• [TASK] Please copy the records below word for word, leaving out the pictures.

• [PROVIDED DATA]

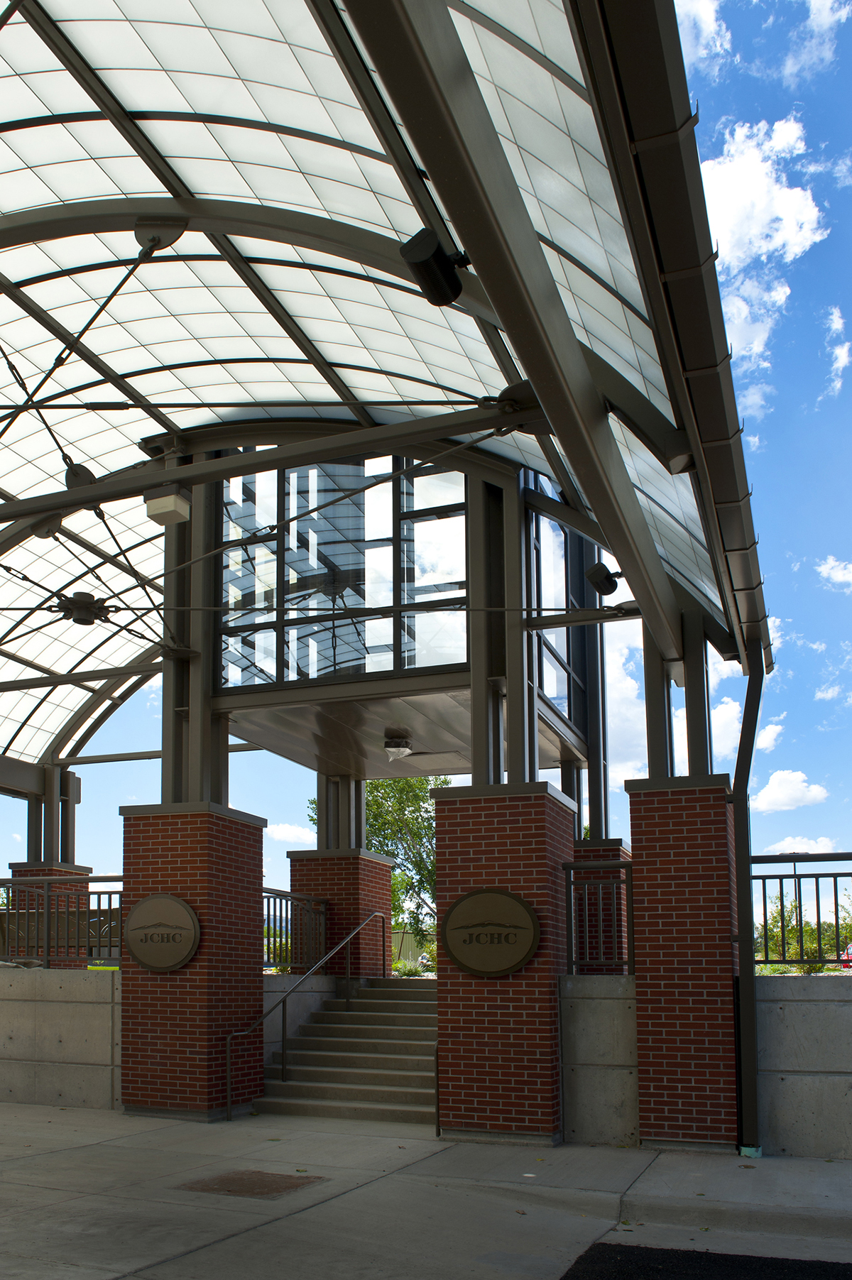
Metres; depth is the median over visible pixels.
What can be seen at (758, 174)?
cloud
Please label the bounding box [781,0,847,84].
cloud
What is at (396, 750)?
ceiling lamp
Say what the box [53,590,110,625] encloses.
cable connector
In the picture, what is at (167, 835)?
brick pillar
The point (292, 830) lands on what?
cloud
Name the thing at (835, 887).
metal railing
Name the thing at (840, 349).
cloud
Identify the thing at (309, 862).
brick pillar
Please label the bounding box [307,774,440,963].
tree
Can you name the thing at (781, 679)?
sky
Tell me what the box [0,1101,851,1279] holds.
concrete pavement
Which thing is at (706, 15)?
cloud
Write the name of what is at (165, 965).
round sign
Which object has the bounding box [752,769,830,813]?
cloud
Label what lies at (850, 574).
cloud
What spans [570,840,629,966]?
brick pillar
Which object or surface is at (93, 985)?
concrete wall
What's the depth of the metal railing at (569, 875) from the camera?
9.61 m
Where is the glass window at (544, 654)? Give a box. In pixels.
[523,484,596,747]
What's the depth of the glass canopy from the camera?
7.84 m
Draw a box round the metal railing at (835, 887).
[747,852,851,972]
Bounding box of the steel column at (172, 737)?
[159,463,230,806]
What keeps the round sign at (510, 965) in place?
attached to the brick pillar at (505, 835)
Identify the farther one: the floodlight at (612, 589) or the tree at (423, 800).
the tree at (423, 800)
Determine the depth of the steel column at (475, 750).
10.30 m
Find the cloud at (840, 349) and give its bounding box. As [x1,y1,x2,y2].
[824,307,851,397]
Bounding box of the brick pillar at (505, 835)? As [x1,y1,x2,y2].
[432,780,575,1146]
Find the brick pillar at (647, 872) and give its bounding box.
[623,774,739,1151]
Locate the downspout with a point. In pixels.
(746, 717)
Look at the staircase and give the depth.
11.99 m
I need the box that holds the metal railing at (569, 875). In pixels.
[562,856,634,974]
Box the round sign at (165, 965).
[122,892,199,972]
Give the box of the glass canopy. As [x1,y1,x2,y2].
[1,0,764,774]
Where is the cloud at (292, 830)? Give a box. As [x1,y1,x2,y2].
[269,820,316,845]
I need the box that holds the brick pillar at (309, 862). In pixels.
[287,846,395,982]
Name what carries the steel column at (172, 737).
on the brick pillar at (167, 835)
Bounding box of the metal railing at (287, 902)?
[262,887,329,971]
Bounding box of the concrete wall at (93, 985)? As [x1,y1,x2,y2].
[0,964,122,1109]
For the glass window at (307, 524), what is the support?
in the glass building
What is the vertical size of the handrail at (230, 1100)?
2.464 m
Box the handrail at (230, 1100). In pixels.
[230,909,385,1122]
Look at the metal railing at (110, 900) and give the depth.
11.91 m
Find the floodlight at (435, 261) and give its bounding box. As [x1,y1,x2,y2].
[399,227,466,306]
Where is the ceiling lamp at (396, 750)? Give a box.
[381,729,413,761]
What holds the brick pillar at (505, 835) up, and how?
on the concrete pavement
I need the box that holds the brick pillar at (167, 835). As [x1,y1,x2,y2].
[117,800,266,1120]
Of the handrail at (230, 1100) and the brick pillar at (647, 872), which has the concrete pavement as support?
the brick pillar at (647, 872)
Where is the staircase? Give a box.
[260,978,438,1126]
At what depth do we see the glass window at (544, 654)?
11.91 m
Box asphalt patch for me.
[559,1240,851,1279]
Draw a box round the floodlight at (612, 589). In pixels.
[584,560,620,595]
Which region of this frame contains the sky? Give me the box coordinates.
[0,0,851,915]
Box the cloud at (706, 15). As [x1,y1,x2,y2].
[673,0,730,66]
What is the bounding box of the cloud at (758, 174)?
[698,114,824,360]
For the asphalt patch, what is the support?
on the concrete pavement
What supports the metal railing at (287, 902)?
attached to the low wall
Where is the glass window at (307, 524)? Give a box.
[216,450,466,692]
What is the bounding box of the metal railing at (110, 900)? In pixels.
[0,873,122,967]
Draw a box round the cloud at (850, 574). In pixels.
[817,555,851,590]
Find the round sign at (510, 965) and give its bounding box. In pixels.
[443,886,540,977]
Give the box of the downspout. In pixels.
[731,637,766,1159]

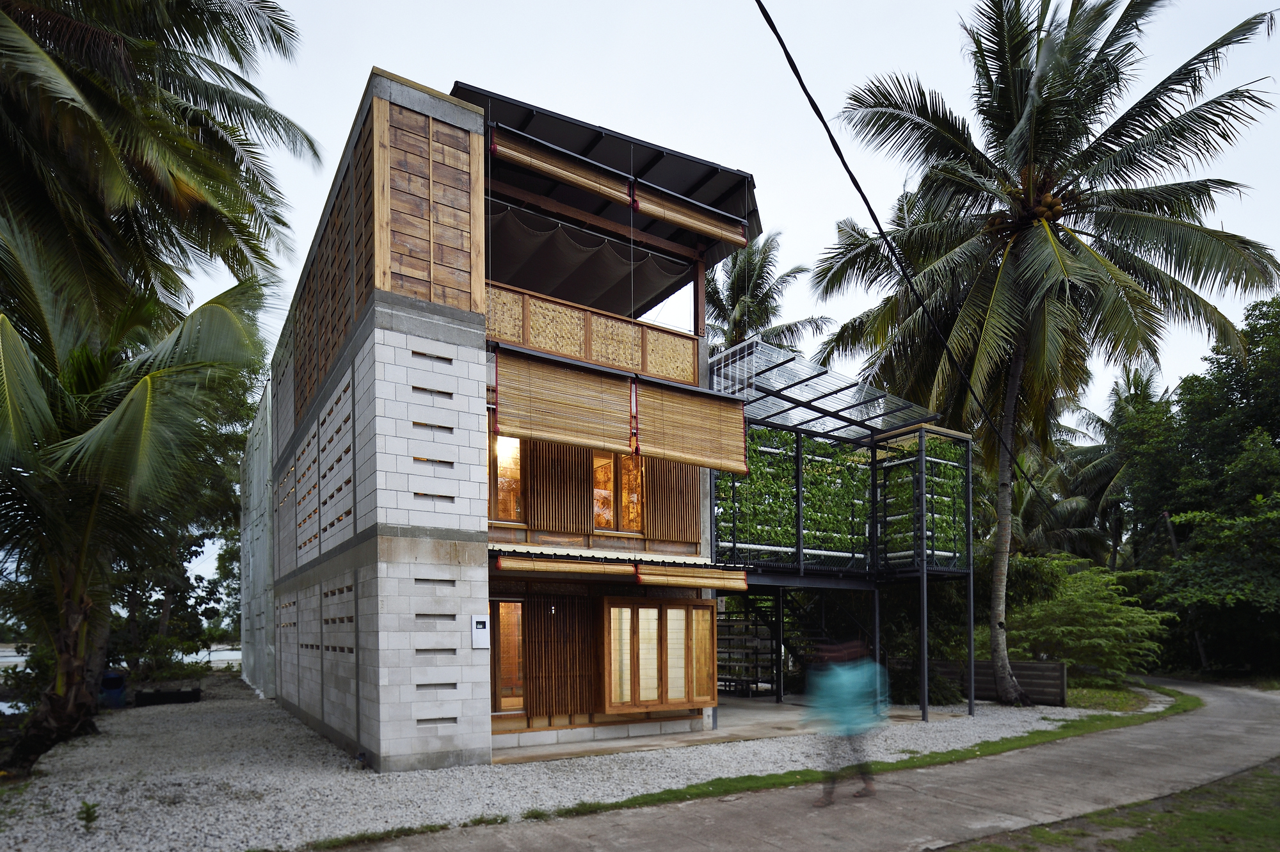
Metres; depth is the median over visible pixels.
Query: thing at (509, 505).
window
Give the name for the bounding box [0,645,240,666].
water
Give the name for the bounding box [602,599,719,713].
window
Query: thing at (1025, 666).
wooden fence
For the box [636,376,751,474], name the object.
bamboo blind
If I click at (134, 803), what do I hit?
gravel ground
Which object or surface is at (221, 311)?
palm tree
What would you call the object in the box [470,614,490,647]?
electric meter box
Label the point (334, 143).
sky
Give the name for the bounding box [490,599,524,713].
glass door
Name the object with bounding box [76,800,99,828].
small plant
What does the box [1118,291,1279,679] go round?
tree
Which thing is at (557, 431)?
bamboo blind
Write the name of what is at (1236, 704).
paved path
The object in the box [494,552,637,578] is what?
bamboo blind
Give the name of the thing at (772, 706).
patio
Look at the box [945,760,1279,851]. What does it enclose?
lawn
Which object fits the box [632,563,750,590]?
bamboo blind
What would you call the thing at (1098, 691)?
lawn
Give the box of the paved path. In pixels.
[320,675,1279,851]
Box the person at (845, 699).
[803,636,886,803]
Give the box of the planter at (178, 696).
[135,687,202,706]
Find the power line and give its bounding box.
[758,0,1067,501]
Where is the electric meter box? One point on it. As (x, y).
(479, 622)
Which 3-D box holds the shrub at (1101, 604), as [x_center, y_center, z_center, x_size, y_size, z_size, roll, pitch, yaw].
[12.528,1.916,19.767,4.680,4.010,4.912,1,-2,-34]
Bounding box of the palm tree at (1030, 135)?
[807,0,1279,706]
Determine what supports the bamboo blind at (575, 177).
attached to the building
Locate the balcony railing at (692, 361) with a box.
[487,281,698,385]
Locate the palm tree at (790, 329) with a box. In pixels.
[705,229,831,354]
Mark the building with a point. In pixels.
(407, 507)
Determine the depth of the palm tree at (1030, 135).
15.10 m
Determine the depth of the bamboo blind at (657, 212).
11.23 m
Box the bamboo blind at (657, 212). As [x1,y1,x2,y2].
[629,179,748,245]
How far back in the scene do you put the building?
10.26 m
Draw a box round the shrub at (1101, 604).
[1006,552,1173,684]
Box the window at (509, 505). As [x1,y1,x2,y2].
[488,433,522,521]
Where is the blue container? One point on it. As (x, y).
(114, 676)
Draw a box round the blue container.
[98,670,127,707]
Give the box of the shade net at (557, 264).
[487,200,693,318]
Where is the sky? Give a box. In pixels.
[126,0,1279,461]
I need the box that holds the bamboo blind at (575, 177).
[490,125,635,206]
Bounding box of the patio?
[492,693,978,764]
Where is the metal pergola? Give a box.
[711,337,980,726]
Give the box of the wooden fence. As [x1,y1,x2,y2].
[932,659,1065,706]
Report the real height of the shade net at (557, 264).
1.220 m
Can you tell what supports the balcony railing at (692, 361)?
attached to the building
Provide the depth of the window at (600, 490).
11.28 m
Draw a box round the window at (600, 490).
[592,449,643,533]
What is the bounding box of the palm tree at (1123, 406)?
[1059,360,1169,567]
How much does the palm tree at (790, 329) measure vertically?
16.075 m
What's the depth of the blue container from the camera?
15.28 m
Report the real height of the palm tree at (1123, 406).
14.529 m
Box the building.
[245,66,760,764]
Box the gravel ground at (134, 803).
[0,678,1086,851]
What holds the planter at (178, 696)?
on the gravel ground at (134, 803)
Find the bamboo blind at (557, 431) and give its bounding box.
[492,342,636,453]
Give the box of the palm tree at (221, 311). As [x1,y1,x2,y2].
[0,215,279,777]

• [TASK RESULT]
Metres; depth is the median over visible pixels.
What can be seen at (758, 174)?
cloud
Please label the bounding box [781,0,847,84].
cloud
What is at (396, 750)?
ceiling lamp
Say what the box [53,590,110,625] encloses.
cable connector
In the picture, what is at (167, 835)?
brick pillar
The point (292, 830) lands on what?
cloud
Name the thing at (835, 887).
metal railing
Name the thing at (840, 349).
cloud
Identify the thing at (309, 862).
brick pillar
Please label the bounding box [307,774,440,963].
tree
Can you name the thing at (781, 679)?
sky
Tell me what the box [0,1101,851,1279] holds.
concrete pavement
Which thing is at (706, 15)?
cloud
Write the name of what is at (165, 965).
round sign
Which object has the bounding box [752,769,830,813]?
cloud
Label what lies at (850, 574).
cloud
What spans [570,840,629,966]?
brick pillar
Which object or surface is at (93, 985)?
concrete wall
What's the depth of the metal railing at (569, 875) from the camera?
9.61 m
Where is the glass window at (544, 654)? Give a box. In pixels.
[523,484,596,747]
What's the depth of the glass canopy from the camera?
7.84 m
Draw a box round the metal railing at (835, 887).
[747,852,851,972]
Bounding box of the steel column at (172, 737)?
[159,463,230,806]
What keeps the round sign at (510, 965) in place?
attached to the brick pillar at (505, 835)
Identify the farther one: the floodlight at (612, 589) or the tree at (423, 800).
the tree at (423, 800)
Determine the depth of the steel column at (475, 750).
10.30 m
Find the cloud at (840, 349) and give its bounding box. As [x1,y1,x2,y2].
[824,307,851,397]
Bounding box of the brick pillar at (505, 835)? As [x1,y1,x2,y2].
[432,780,575,1146]
Find the brick pillar at (647, 872) and give its bounding box.
[623,774,739,1151]
Locate the downspout with a point. In pixels.
(746, 717)
Look at the staircase and give the depth.
11.99 m
I need the box that holds the metal railing at (569, 875). In pixels.
[562,856,634,974]
Box the round sign at (165, 965).
[122,892,199,972]
Give the box of the glass canopy. As [x1,y1,x2,y2].
[1,0,764,774]
Where is the cloud at (292, 830)? Give a box. As [x1,y1,x2,y2].
[269,820,316,845]
I need the box that holds the brick pillar at (309, 862). In pixels.
[287,846,395,982]
Name what carries the steel column at (172, 737).
on the brick pillar at (167, 835)
Bounding box of the metal railing at (287, 902)?
[262,887,329,971]
Bounding box of the concrete wall at (93, 985)? As [x1,y1,x2,y2].
[0,964,122,1109]
For the glass window at (307, 524), what is the support?
in the glass building
What is the vertical size of the handrail at (230, 1100)?
2.464 m
Box the handrail at (230, 1100). In pixels.
[230,909,385,1122]
Look at the metal railing at (110, 900) and give the depth.
11.91 m
Find the floodlight at (435, 261) and give its bounding box. As [x1,y1,x2,y2].
[399,227,466,306]
Where is the ceiling lamp at (396, 750)? Give a box.
[381,729,413,761]
What holds the brick pillar at (505, 835) up, and how?
on the concrete pavement
I need the box that holds the brick pillar at (167, 835). As [x1,y1,x2,y2].
[117,800,266,1120]
Of the handrail at (230, 1100) and the brick pillar at (647, 872), which has the concrete pavement as support?
the brick pillar at (647, 872)
Where is the staircase? Give a box.
[260,978,438,1126]
At what depth do we see the glass window at (544, 654)?
11.91 m
Box asphalt patch for me.
[559,1240,851,1279]
Draw a box round the floodlight at (612, 589). In pixels.
[584,560,620,595]
Which region of this frame contains the sky? Give me the box coordinates.
[0,0,851,915]
Box the cloud at (706, 15). As [x1,y1,x2,y2].
[673,0,730,66]
What is the bounding box of the cloud at (758, 174)?
[698,114,824,360]
For the asphalt patch, what is the support?
on the concrete pavement
What supports the metal railing at (287, 902)?
attached to the low wall
Where is the glass window at (307, 524)? Give a box.
[216,450,466,692]
What is the bounding box of the metal railing at (110, 900)? In pixels.
[0,873,122,967]
Draw a box round the cloud at (850, 574). In pixels.
[817,555,851,590]
Find the round sign at (510, 965) and give its bounding box. In pixels.
[443,886,540,977]
Give the box of the downspout. In pixels.
[731,637,766,1159]

Metres; depth is the median over visible pixels.
Query: thing at (509, 505).
window
Give the name for the bounding box [0,645,240,666].
water
Give the name for the bounding box [602,599,719,713].
window
Query: thing at (1025, 666).
wooden fence
For the box [636,376,751,474], name the object.
bamboo blind
If I click at (134, 803), what do I hit?
gravel ground
Which object or surface is at (221, 311)?
palm tree
What would you call the object in the box [470,614,490,647]?
electric meter box
Label the point (334, 143).
sky
Give the name for the bounding box [490,599,524,713].
glass door
Name the object with bounding box [76,800,99,828].
small plant
What does the box [1118,291,1279,679] go round?
tree
Which thing is at (557, 431)?
bamboo blind
Write the name of what is at (1236, 704).
paved path
The object in the box [494,552,637,578] is what?
bamboo blind
Give the name of the thing at (772, 706).
patio
Look at the box [945,760,1279,851]. What does it enclose?
lawn
Which object fits the box [632,563,750,590]?
bamboo blind
What would you call the thing at (1098, 691)?
lawn
Give the box of the paved path. In pixels.
[320,675,1279,851]
Box the person at (845, 699).
[803,636,886,803]
Give the box of the planter at (178, 696).
[135,687,202,706]
Find the power line and give its bounding box.
[758,0,1067,501]
Where is the electric meter box? One point on it. As (x, y).
(479, 622)
Which 3-D box holds the shrub at (1101, 604), as [x_center, y_center, z_center, x_size, y_size, z_size, roll, pitch, yaw].
[12.528,1.916,19.767,4.680,4.010,4.912,1,-2,-34]
Bounding box of the palm tree at (1030, 135)?
[807,0,1279,706]
Determine what supports the bamboo blind at (575, 177).
attached to the building
Locate the balcony railing at (692, 361) with a box.
[487,281,698,385]
Locate the palm tree at (790, 329) with a box. In pixels.
[705,229,831,354]
Mark the building with a point. In pixels.
(407, 507)
Determine the depth of the palm tree at (1030, 135).
15.10 m
Determine the depth of the bamboo blind at (657, 212).
11.23 m
Box the bamboo blind at (657, 212). As [x1,y1,x2,y2].
[629,179,748,245]
How far back in the scene do you put the building?
10.26 m
Draw a box round the shrub at (1101, 604).
[1006,552,1173,684]
Box the window at (509, 505). As [x1,y1,x2,y2].
[488,433,522,521]
Where is the blue container? One point on it. As (x, y).
(114, 676)
Draw a box round the blue container.
[98,670,127,707]
Give the box of the shade net at (557, 264).
[487,200,693,318]
Where is the sky? Give a box. In pixels.
[126,0,1279,461]
I need the box that holds the bamboo blind at (575, 177).
[490,125,635,206]
Bounding box of the patio?
[492,693,978,764]
Where is the metal pergola? Give a box.
[711,337,980,726]
Give the box of the wooden fence. As [x1,y1,x2,y2].
[932,659,1065,706]
Report the real height of the shade net at (557, 264).
1.220 m
Can you tell what supports the balcony railing at (692, 361)?
attached to the building
Provide the depth of the window at (600, 490).
11.28 m
Draw a box round the window at (600, 490).
[592,449,643,533]
What is the bounding box of the palm tree at (1123, 406)?
[1059,360,1169,567]
How much does the palm tree at (790, 329) measure vertically?
16.075 m
What's the depth of the blue container from the camera?
15.28 m
Report the real height of the palm tree at (1123, 406).
14.529 m
Box the building.
[245,66,760,764]
Box the gravel ground at (134, 803).
[0,678,1086,851]
What holds the planter at (178, 696)?
on the gravel ground at (134, 803)
Find the bamboo blind at (557, 431) and give its bounding box.
[492,342,636,453]
Give the box of the palm tree at (221, 311). As [x1,y1,x2,y2].
[0,215,279,777]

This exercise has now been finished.